Le conseil général de la commune (c’est ainsi qu’on le nomme désormais), se réunit le 10 octobre pour nommer deux collecteurs pour « la perception des taille, capitation et vingtième » de l’année 1790. Jacques Girard, laboureur en Mont et Jean Rousseau, laboureur à Fétigny, sont désignés. Le même jour, il est question d’un « recteur d’école » pour la paroisse. On voit ainsi que l’instruction est une des premières préoccupations de la nouvelle municipalité.
En effet, le 1° novembre 1790, est engagé «en qualité de chantre et recteur d’école » le dénommé Jean Clerc, « tixier en toile » à Viange. On voit ausi que l’enseignement reste étroitement lié à l’Eglise et l’étude de la convention passée avec la commune est tout à fait intéressante.
Le contrat est fait pour 6 ans, dénonçable au bout d’un an ou de 3 ans par l’une ou l’autre partie à condition, pour J.Clerc, d’avertir 3 mois auparavant. Le salaire est de 120 livres par an,
« laquelle somme sera répartie annuellement sur les paroissiens et habitants d’Alligny ». Elle sera payables « en deux termes et payements égaux », le 1er mai et le 1er novembre.

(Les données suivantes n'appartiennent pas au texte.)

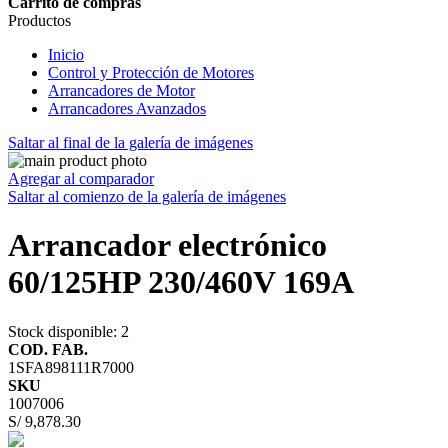
Carrito de compras
Productos
Inicio
Control y Protección de Motores
Arrancadores de Motor
Arrancadores Avanzados
Saltar al final de la galería de imágenes
Agregar al comparador
Saltar al comienzo de la galería de imágenes
Arrancador electrónico
60/125HP 230/460V 169A
Stock disponible
: 2
COD. FAB.
1SFA898111R7000
SKU
1007006
S/ 9,878.30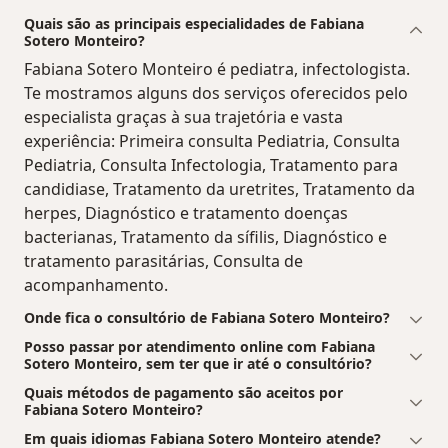
Quais são as principais especialidades de Fabiana
Sotero Monteiro?
Fabiana Sotero Monteiro é pediatra, infectologista.
Te mostramos alguns dos serviços oferecidos pelo
especialista graças à sua trajetória e vasta
experiência: Primeira consulta Pediatria, Consulta
Pediatria, Consulta Infectologia, Tratamento para
candidiase, Tratamento da uretrites, Tratamento da
herpes, Diagnóstico e tratamento doenças
bacterianas, Tratamento da sífilis, Diagnóstico e
tratamento parasitárias, Consulta de
acompanhamento.
Onde fica o consultório de Fabiana Sotero Monteiro?
Posso passar por atendimento online com Fabiana
Sotero Monteiro, sem ter que ir até o consultório?
Quais métodos de pagamento são aceitos por
Fabiana Sotero Monteiro?
Em quais idiomas Fabiana Sotero Monteiro atende?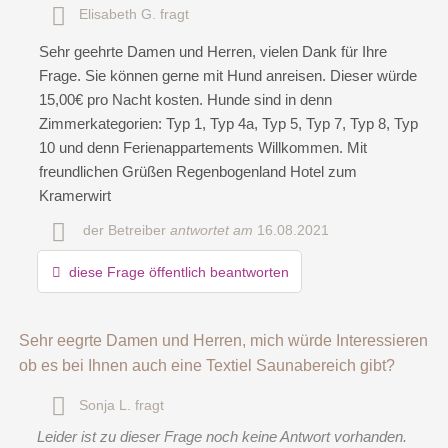
Die
Datenschutzerklärung
habe ich zur Kenntnis genommen.
Elisabeth G.
fragt
öffentliche Frage stellen
Abbrechen
Sehr geehrte Damen und Herren, vielen Dank für Ihre
Frage. Sie können gerne mit Hund anreisen. Dieser würde
Hinweis:
Bitte beachten Sie, öffentliche Fragen sind
für alle
15,00€ pro Nacht kosten. Hunde sind in denn
Besucher sichtbar
.
Zimmerkategorien: Typ 1, Typ 4a, Typ 5, Typ 7, Typ 8, Typ
Klicken Sie hier um eine
individuelle Frage
an den
10 und denn Ferienappartements Willkommen. Mit
Wellnesshotel-Eintrag zu stellen
.
freundlichen Grüßen Regenbogenland Hotel zum
Kramerwirt
der Betreiber
antwortet am
16.08.2021
diese Frage öffentlich beantworten
Sehr eegrte Damen und Herren, mich würde Interessieren
ob es bei Ihnen auch eine Textiel Saunabereich gibt?
Sonja L.
fragt
Leider ist zu dieser Frage noch keine Antwort vorhanden.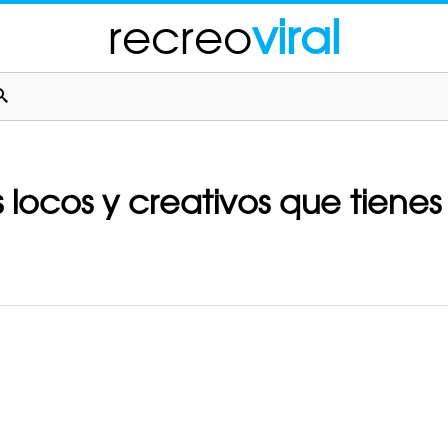
recreo
viral
s locos y creativos que tien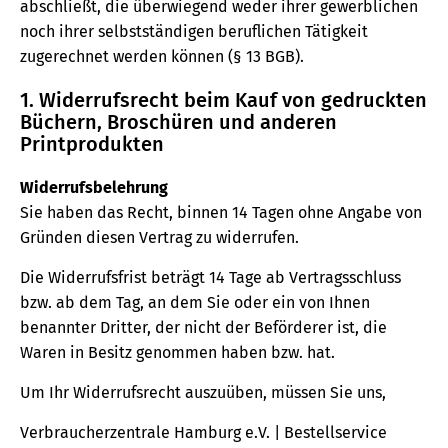
abschließt, die überwiegend weder ihrer gewerblichen
noch ihrer selbstständigen beruflichen Tätigkeit
zugerechnet werden können (§ 13 BGB).
1. Widerrufsrecht beim Kauf von gedruckten
Büchern, Broschüren und anderen
Printprodukten
Widerrufsbelehrung
Sie haben das Recht, binnen 14 Tagen ohne Angabe von
Gründen diesen Vertrag zu widerrufen.
Die Widerrufsfrist beträgt 14 Tage ab Vertragsschluss
bzw. ab dem Tag, an dem Sie oder ein von Ihnen
benannter Dritter, der nicht der Beförderer ist, die
Waren in Besitz genommen haben bzw. hat.
Um Ihr Widerrufsrecht auszuüben, müssen Sie uns,
Verbraucherzentrale Hamburg e.V. | Bestellservice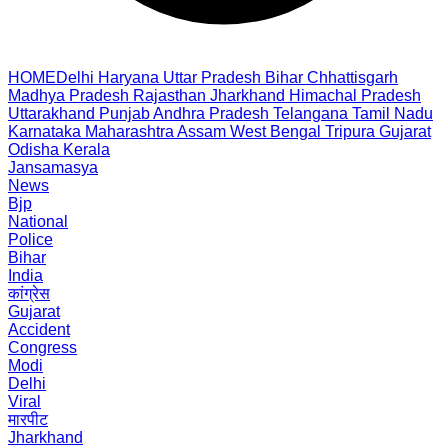
HOME
Delhi
Haryana
Uttar Pradesh
Bihar
Chhattisgarh
Madhya Pradesh
Rajasthan
Jharkhand
Himachal Pradesh
Uttarakhand
Punjab
Andhra Pradesh
Telangana
Tamil Nadu
Karnataka
Maharashtra
Assam
West Bengal
Tripura
Gujarat
Odisha
Kerala
Jansamasya
News
Bjp
National
Police
Bihar
India
कांग्रेस
Gujarat
Accident
Congress
Modi
Delhi
Viral
मारपीट
Jharkhand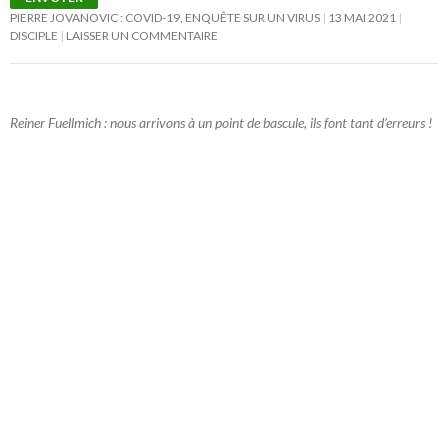
PIERRE JOVANOVIC : COVID-19, ENQUÊTE SUR UN VIRUS
13 MAI 2021
DISCIPLE
LAISSER UN COMMENTAIRE
Reiner Fuellmich : nous arrivons à un point de bascule, ils font tant d’erreurs !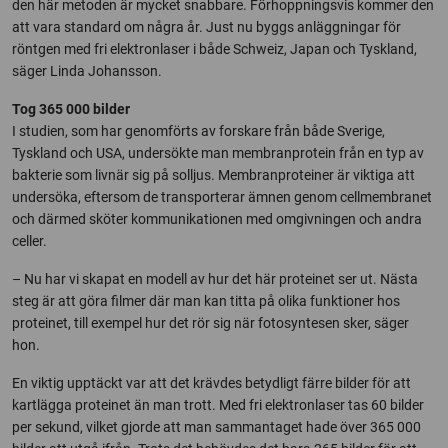
den här metoden är mycket snabbare. Förhoppningsvis kommer den
att vara standard om några år. Just nu byggs anläggningar för
röntgen med fri elektronlaser i både Schweiz, Japan och Tyskland,
säger Linda Johansson.
Tog 365 000 bilder
I studien, som har genomförts av forskare från både Sverige,
Tyskland och USA, undersökte man membranprotein från en typ av
bakterie som livnär sig på solljus. Membranproteiner är viktiga att
undersöka, eftersom de transporterar ämnen genom cellmembranet
och därmed sköter kommunikationen med omgivningen och andra
celler.
– Nu har vi skapat en modell av hur det här proteinet ser ut. Nästa
steg är att göra filmer där man kan titta på olika funktioner hos
proteinet, till exempel hur det rör sig när fotosyntesen sker, säger
hon.
En viktig upptäckt var att det krävdes betydligt färre bilder för att
kartlägga proteinet än man trott. Med fri elektronlaser tas 60 bilder
per sekund, vilket gjorde att man sammantaget hade över 365 000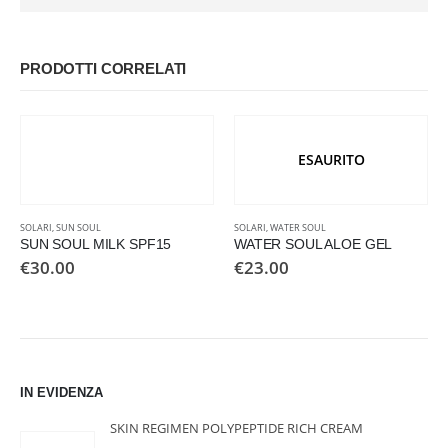
PRODOTTI CORRELATI
ESAURITO
SOLARI
,
SUN SOUL
SOLARI
,
WATER SOUL
SUN SOUL MILK SPF15
WATER SOUL ALOE GEL
€
30.00
€
23.00
IN EVIDENZA
SKIN REGIMEN POLYPEPTIDE RICH CREAM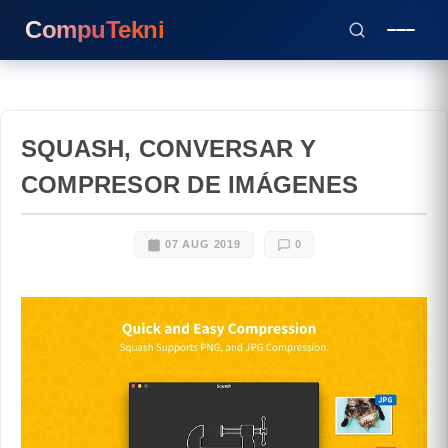
CompuTekni
SQUASH, CONVERSAR Y
COMPRESOR DE IMÁGENES
07 AUG 2019
0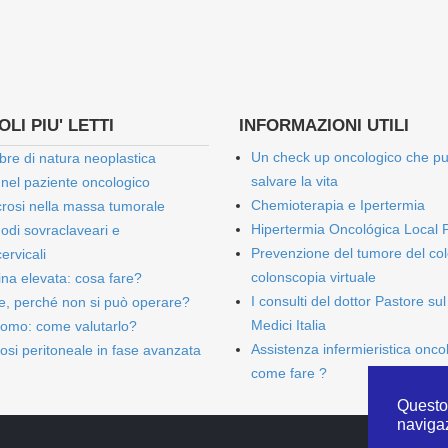
LI PIU' LETTI
INFORMAZIONI UTILI
Un check up oncologico che p
bre di natura neoplastica
salvare la vita
 nel paziente oncologico
Chemioterapia e Ipertermia
rosi nella massa tumorale
Hipertermia Oncológica Local 
onodi sovraclaveari e
Prevenzione del tumore del col
ervicali
colonscopia virtuale
bina elevata: cosa fare?
I consulti del dottor Pastore sul
e, perché non si può operare?
Medici Italia
omo: come valutarlo?
Assistenza infermieristica onco
osi peritoneale in fase avanzata
come fare ?
Questo 
naviga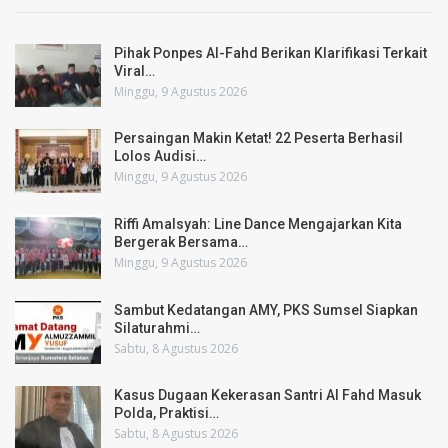
Pihak Ponpes Al-Fahd Berikan Klarifikasi Terkait
Viral…
Minggu, 9 Agustus 2026
Persaingan Makin Ketat! 22 Peserta Berhasil
Lolos Audisi…
Minggu, 9 Agustus 2026
Riffi Amalsyah: Line Dance Mengajarkan Kita
Bergerak Bersama…
Minggu, 9 Agustus 2026
Sambut Kedatangan AMY, PKS Sumsel Siapkan
Silaturahmi…
Sabtu, 8 Agustus 2026
Kasus Dugaan Kekerasan Santri Al Fahd Masuk
Polda, Praktisi…
Sabtu, 8 Agustus 2026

La fonction de J.Clerc est donc double :
- en tant que chantre, il doit « assister M. le curé… ou tout autre desservant la dite paroisse, dans toutes les fonctions de son ministère : chanter au lutrin…l’accompagner pour porter le Saint Sacrement, servir la messe tous les jours , sans pouvoir s’absenter que de son exprès consentement » de plus, « les services particuliers, mariages, enterrements et grandes messes lui seront payés suivant l’usage ».
-en tant que recteur d’école, il doit « tenir classe et école tous les jours, exceptés ceux empêchés par l’office divin, deux heures matin et soir, pour apprendre et enseigner la lecture, l’écriture et l’arithmétique aux enfants ». Pour cela, les parents devront payer par enfant « 4 sols pour les commençants,7 sols pour ceux qui apprendront à lire et à écrire et 10 sols pour ceux qui désireront apprendre en outre l’arithmétique ». Est-ce par an?... cela n’est pas indiqué.
Bien sûr on se demande quelles sont les compétences d’un tisserand pour enseigner et qui les vérifie.
La délibération nous donne la réponse : « à l’instant a comparu Maître E.A.Crépey, curé dudit Alligny, lequel, après avoir interrogé ledit J.Clerc sur les devoirs de son état a déclaré qu’il le reconnaissait capable d’exercer les fonctions de sa place ».
A la lecture de cette convention, il apparaît que c’est par les impôts qu’on rémunère l’enseignant et chantre d’église, et que les cours ne sont pas gratuits pour les familles, en considérant cependant que les sommes prélevées servent probablement à acheter le papier et l’encre. On peut remarquer aussi que le temps scolaire ne comporte que 4 heures par jour mais pendant six jours, soit 24 h par semaine... De quoi alimenter le débat actuel sur les rythmes solaires !!!